> [TASK DESCRIPTION] Among the entries below, extract exactly the lines that run from the one with "<source format=gbr>" through the one with "0 Add a 4 corners", both ends included.

> [DATA UNDER STUDY]
"""
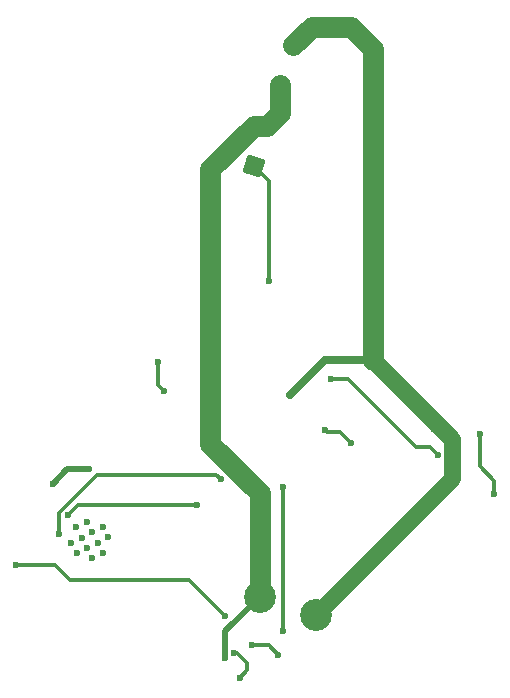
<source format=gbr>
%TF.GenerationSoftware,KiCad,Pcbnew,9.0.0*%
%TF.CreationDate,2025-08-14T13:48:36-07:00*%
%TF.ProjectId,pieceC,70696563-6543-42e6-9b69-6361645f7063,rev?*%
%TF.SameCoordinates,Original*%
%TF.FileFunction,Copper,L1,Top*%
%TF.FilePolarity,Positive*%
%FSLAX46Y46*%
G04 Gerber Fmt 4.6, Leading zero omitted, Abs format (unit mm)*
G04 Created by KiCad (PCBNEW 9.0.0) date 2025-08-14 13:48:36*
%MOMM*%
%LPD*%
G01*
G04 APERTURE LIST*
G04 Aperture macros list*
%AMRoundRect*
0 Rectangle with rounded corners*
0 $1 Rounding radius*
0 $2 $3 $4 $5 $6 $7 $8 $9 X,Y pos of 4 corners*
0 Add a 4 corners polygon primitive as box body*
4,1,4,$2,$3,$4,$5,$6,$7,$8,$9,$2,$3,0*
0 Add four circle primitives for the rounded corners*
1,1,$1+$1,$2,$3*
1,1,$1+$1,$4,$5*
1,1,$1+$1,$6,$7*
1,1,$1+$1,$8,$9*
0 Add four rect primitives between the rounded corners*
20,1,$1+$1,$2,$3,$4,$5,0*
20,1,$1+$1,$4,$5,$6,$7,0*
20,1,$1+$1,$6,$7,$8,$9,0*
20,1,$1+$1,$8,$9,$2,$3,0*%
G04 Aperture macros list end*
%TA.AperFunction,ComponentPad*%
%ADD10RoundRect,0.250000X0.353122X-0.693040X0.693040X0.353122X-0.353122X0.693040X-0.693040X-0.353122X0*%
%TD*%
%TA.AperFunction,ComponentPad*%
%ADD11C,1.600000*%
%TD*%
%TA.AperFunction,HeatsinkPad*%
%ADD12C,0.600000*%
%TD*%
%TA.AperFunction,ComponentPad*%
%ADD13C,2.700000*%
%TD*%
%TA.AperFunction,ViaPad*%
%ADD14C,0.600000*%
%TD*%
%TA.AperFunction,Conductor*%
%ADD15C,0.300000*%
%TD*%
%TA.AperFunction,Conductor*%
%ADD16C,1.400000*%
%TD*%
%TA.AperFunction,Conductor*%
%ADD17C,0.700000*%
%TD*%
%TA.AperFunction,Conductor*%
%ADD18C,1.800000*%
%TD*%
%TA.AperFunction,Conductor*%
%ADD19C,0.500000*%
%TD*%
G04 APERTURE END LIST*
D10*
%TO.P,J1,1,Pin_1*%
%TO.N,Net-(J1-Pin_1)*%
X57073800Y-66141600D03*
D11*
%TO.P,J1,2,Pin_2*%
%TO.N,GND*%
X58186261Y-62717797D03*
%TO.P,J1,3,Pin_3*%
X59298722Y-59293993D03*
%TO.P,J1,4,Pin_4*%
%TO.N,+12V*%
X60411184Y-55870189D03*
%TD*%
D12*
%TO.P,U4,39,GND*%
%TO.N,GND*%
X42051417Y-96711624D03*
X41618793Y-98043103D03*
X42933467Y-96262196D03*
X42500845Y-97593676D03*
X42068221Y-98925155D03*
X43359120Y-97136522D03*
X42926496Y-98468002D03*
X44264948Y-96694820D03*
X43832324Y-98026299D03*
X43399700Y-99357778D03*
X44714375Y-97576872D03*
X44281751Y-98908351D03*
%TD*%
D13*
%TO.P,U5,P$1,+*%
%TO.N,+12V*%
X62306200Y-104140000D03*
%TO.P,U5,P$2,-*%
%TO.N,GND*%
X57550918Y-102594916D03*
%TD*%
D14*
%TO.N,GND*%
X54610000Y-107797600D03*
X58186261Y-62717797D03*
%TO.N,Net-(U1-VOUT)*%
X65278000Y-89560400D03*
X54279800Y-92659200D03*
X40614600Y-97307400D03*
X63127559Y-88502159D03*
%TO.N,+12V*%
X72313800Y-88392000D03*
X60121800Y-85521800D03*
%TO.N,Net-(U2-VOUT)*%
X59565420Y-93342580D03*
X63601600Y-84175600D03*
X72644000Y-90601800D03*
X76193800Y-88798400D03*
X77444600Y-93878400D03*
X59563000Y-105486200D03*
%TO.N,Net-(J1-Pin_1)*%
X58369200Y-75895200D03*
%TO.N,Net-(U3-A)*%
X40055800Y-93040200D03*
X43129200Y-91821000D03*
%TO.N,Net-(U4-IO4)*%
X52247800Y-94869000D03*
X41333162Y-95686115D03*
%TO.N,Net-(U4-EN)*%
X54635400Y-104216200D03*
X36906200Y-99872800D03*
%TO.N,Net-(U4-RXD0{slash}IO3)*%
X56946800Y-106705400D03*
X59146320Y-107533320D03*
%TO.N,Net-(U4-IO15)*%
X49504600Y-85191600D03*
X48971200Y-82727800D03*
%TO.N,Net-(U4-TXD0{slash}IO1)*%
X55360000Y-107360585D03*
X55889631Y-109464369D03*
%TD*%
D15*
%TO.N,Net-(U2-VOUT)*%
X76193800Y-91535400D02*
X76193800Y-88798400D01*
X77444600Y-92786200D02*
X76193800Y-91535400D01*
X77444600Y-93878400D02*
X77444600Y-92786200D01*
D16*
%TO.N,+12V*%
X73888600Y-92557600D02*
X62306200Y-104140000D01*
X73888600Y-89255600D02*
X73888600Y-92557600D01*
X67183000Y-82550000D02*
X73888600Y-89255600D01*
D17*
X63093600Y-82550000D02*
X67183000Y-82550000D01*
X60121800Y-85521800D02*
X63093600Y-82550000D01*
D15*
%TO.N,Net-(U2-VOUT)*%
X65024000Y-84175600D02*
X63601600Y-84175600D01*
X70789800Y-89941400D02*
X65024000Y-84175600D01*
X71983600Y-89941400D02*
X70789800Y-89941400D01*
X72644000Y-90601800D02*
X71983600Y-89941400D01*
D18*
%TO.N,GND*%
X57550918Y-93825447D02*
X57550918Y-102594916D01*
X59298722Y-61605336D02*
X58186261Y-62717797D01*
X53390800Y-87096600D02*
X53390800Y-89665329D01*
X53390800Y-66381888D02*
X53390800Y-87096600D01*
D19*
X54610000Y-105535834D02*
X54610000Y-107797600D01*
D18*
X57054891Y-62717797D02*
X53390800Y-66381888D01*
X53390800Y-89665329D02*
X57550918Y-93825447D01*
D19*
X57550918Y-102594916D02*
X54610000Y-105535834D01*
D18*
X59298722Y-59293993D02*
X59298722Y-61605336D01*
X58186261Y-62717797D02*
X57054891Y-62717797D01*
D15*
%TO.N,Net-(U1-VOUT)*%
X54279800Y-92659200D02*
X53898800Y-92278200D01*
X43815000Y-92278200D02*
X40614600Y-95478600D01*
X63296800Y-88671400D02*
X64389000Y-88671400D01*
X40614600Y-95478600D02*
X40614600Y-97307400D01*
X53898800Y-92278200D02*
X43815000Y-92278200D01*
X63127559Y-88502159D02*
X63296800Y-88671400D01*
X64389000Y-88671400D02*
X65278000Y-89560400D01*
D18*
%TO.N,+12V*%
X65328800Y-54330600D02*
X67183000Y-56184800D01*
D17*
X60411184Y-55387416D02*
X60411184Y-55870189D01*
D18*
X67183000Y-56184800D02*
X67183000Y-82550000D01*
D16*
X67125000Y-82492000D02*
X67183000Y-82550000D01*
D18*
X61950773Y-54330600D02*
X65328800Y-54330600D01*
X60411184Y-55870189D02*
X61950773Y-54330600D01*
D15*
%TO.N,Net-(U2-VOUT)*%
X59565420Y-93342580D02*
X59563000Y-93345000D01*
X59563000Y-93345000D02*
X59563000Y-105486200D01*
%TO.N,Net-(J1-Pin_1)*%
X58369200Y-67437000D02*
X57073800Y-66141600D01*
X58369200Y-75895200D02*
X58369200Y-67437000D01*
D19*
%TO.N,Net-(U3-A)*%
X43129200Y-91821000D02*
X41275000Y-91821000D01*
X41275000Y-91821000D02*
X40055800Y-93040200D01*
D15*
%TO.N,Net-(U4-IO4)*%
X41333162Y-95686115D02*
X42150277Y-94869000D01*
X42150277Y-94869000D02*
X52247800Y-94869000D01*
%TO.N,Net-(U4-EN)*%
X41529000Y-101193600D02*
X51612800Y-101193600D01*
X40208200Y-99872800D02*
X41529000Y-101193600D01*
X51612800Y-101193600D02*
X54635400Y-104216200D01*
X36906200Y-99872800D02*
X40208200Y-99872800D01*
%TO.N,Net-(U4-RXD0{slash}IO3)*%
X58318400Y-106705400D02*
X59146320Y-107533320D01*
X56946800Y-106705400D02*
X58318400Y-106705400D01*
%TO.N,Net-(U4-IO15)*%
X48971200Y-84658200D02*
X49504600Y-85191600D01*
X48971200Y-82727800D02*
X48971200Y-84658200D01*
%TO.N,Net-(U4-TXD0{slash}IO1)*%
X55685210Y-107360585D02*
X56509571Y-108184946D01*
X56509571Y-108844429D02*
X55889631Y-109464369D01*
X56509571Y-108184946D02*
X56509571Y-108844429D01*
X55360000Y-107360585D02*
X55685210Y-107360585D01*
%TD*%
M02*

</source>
"""
"""
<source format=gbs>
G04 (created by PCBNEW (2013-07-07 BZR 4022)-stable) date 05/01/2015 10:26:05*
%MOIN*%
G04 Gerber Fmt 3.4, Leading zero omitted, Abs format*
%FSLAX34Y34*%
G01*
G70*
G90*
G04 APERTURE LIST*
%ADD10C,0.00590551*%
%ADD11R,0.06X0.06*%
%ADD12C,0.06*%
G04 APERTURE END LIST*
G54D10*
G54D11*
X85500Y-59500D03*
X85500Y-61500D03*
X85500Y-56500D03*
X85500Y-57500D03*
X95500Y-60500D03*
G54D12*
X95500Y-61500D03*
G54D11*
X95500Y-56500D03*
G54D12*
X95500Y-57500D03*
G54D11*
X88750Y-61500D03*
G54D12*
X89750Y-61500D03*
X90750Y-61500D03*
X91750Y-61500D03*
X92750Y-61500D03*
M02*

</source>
"""
"""
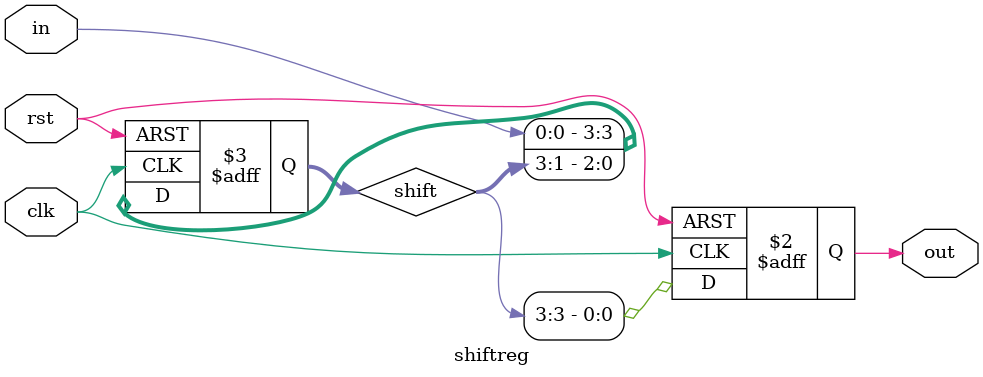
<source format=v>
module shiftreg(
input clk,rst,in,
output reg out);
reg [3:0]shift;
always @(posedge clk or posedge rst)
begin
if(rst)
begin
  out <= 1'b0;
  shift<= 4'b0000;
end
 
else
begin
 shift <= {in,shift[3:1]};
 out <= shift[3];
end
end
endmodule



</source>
"""
> [ANSWER AREA]
<source format=gbr>
%TF.GenerationSoftware,KiCad,Pcbnew,9.0.0*%
%TF.CreationDate,2025-08-14T13:48:36-07:00*%
%TF.ProjectId,pieceC,70696563-6543-42e6-9b69-6361645f7063,rev?*%
%TF.SameCoordinates,Original*%
%TF.FileFunction,Copper,L1,Top*%
%TF.FilePolarity,Positive*%
%FSLAX46Y46*%
G04 Gerber Fmt 4.6, Leading zero omitted, Abs format (unit mm)*
G04 Created by KiCad (PCBNEW 9.0.0) date 2025-08-14 13:48:36*
%MOMM*%
%LPD*%
G01*
G04 APERTURE LIST*
G04 Aperture macros list*
%AMRoundRect*
0 Rectangle with rounded corners*
0 $1 Rounding radius*
0 $2 $3 $4 $5 $6 $7 $8 $9 X,Y pos of 4 corners*
0 Add a 4 corners polygon primitive as box body*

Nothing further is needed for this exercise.